Arnold on deflating the housing bubble

Recently, I tried to think through what deflating the housing bubble would actually mean. I suggested that it woul require prices to fall back to historic norms.

Arnold Kling disagrees.
I'm sorry, but unless by "some areas" you mean areas the size of a 9-digit zip code, we're not going to see 40 percent declines in house prices.

Think of the equilibrium house price as the equilibrium rent times the equilibrium price/rent ratio. I do not see rents falling in real terms. Housing starts are below the level needed to keep supply in line with new household formation, especially in an economy with relatively low unemployment. So, if anything, rents are going to be drifting up.
I like thinking in terms of price/rent ratios, and currently they are way out of whack to historic norms. Arnold takes a "first principles" approach and comes up with a ratio of 300x.
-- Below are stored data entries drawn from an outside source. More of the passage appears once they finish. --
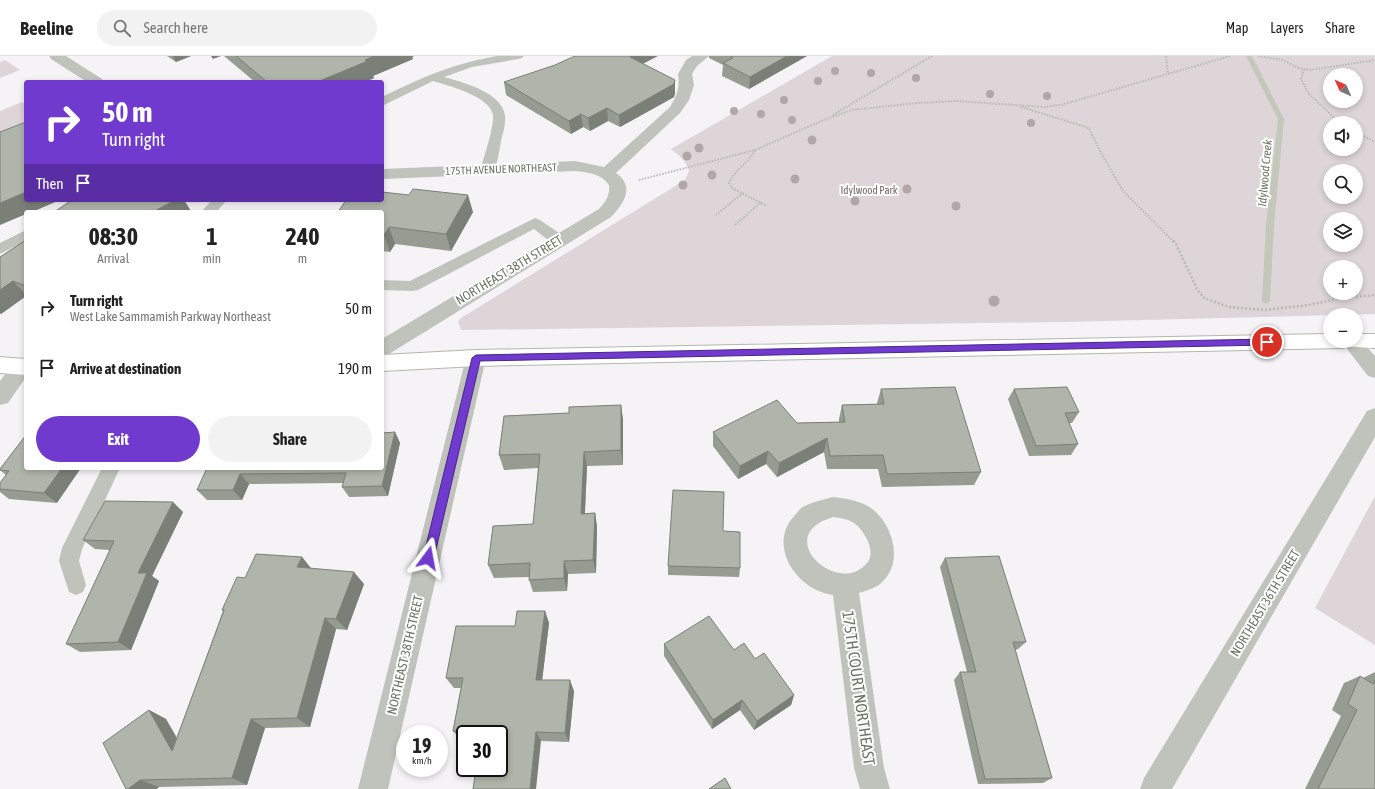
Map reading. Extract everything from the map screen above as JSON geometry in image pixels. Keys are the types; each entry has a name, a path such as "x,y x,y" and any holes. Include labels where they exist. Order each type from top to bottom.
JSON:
{"main road":[{"path":"384,363 476,358 1323,341"},
{"path":"1363,341 1375,341"},
{"path":"0,365 24,367"}],"street":[{"path":"56,56 94,80"},
{"path":"613,180 676,110 682,100 687,85 685,74 691,63 702,56"},
{"name":"175TH AVENUE NORTHEAST","path":"384,174 575,166 589,167 613,180"},
{"name":"NORTHEAST 38TH STREET","path":"384,348 605,213 614,204 618,195 613,180"},
{"path":"1357,348 1375,370"},
{"name":"NORTHEAST 38TH STREET","path":"373,789 476,358"},
{"path":"0,397 24,367"},
{"name":"NORTHEAST 36TH STREET","path":"1161,787 1375,417"},
{"name":"175TH COURT NORTHEAST","path":"845,586 869,768 875,789"}],"lane":[{"path":"384,101 432,77 470,64 518,56"},
{"path":"432,77 484,95 496,106 499,116 487,170"},
{"path":"210,210 218,202"},
{"path":"384,285 412,286 535,223 560,240"},
{"path":"0,249 24,236"},
{"path":"76,585 69,561 72,548 92,510 110,470"}],"path":[{"path":"826,119 932,56"},
{"path":"1166,56 1168,74"},
{"path":"613,180 755,150 826,119 852,110 918,103 957,101 1043,107 1061,105 1230,56"},
{"path":"1258,56 1283,60 1298,68 1311,70 1333,68 1375,60"},
{"path":"1304,69 1301,79 1309,94 1333,116"},
{"path":"1016,105 1089,128 1100,151 1123,191 1176,244 1197,289 1204,298 1229,307 1265,310 1310,305 1341,298 1375,295"},
{"path":"1363,136 1375,142"},
{"path":"755,150 754,154 742,164 730,178 729,183 732,188 767,206"},
{"path":"716,215 743,193"},
{"path":"735,225 761,202"}],"green space":[{"name":"Idylwood Park","path":"832,56 1375,56 1375,314 1363,314 1363,308 1323,308 1323,315 1064,322 461,330 458,322 461,318 685,180 689,171 688,167 671,149"},
{"path":"5,60 20,70 0,78 0,62"},
{"path":"22,102 24,104 24,132 0,139 0,111"},
{"path":"1375,496 1375,645 1315,608"}],"building":[{"path":"236,56 374,56 365,60 368,61 322,80 265,80"},
{"path":"575,56 633,56 630,57 675,80 674,84 619,115 607,108 588,118 581,114 569,121 504,82 555,65"},
{"path":"730,56 787,56 750,77 723,63 733,58"},
{"path":"24,123 24,193 0,203 0,132"},
{"path":"413,189 468,195 446,234 389,227 384,235 384,210 339,210 345,202 384,202 384,192 409,195"},
{"path":"69,202 171,202 157,210 57,210"},
{"path":"24,241 24,285 13,281 0,290 0,257"},
{"path":"955,387 981,472 887,474 883,455 830,456 827,438 779,463 768,451 740,466 713,432 777,400 797,423 845,422 842,405 884,404 881,389"},
{"path":"1067,387 1079,412 1065,413 1078,444 1036,446 1014,389"},
{"path":"621,405 621,450 584,452 581,514 595,513 593,560 564,561 564,578 529,580 530,563 488,565 493,526 533,524 540,454 499,455 504,416 569,413 569,407"},
{"path":"395,432 382,486 342,487 346,473 240,474 233,490 197,490 206,470 384,470 384,433"},
{"path":"24,438 24,470 61,470 44,493 0,489 0,483 9,471 0,469"},
{"path":"673,490 724,492 723,531 740,532 740,568 668,566"},
{"path":"105,501 173,502 138,573 147,573 118,642 66,644 114,541 83,540"},
{"path":"256,554 302,557 297,567 354,572 336,619 325,618 297,718 251,719 232,778 140,780 126,789 103,743 149,710 172,751 224,610 222,610 237,577 245,578"},
{"path":"999,556 1026,642 1013,642 1052,778 985,779 960,672 976,672 945,558"},
{"path":"517,611 545,611 536,680 570,680 565,733 536,732 530,789 473,789 475,777 508,777 508,725 456,725 456,731 453,731 463,678 446,678 456,626 515,626"},
{"path":"709,616 734,650 744,643 755,659 764,653 794,695 757,721 742,700 713,720 664,644"},
{"path":"1360,676 1373,684 1375,680 1375,789 1318,789 1357,710 1348,704"},
{"path":"725,778 731,789 709,789"}],"waterway":[{"name":"Idylwood Creek","path":"1249,56 1281,119 1270,225 1266,301"}],"route":[{"path":"428,558 476,358 1267,342"}]}
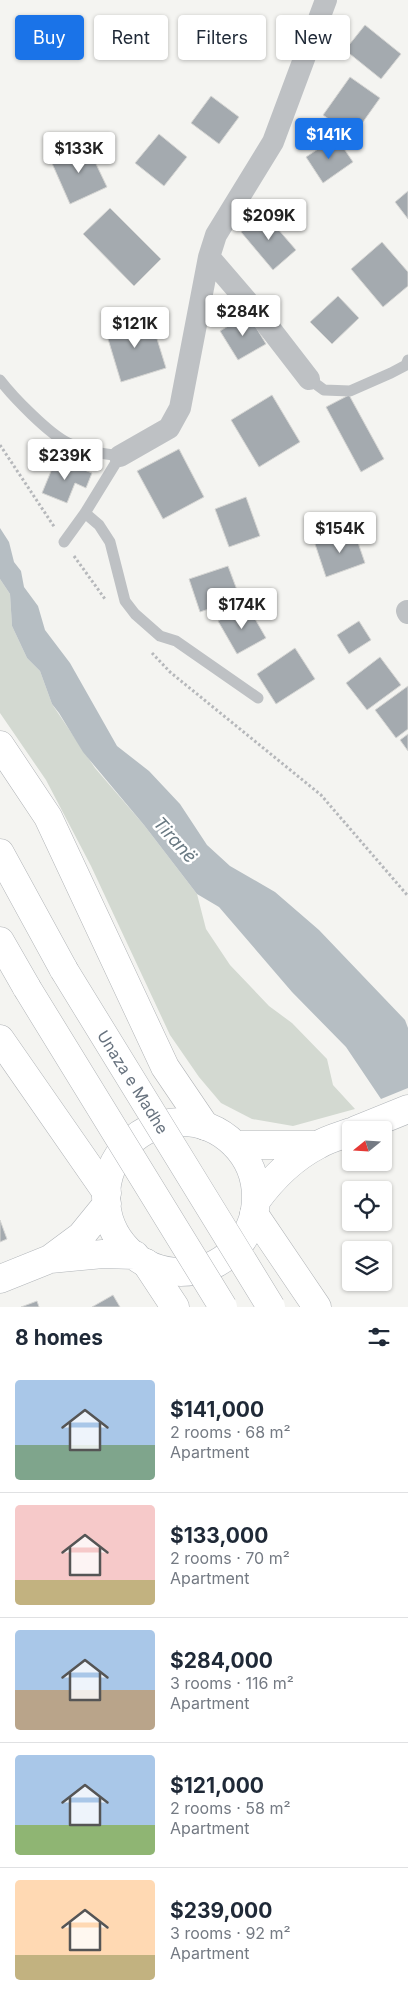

Arnold takes this to conclude that real estate is cheap today, even after all the recent appreciation.

But what of historic price/rent ratios (which were certainly not 300x)? Arnold says:
I think there is nothing sacred about historical P/E ratios, for either stocks or houses. For stocks, the realized real returns over the past 100 years have been quite high, which suggests that traditional P/E ratios were too low. I think that the same is true for houses, although to a lesser extent.
I guess this would put him in the "permanently on a higher plateau" camp.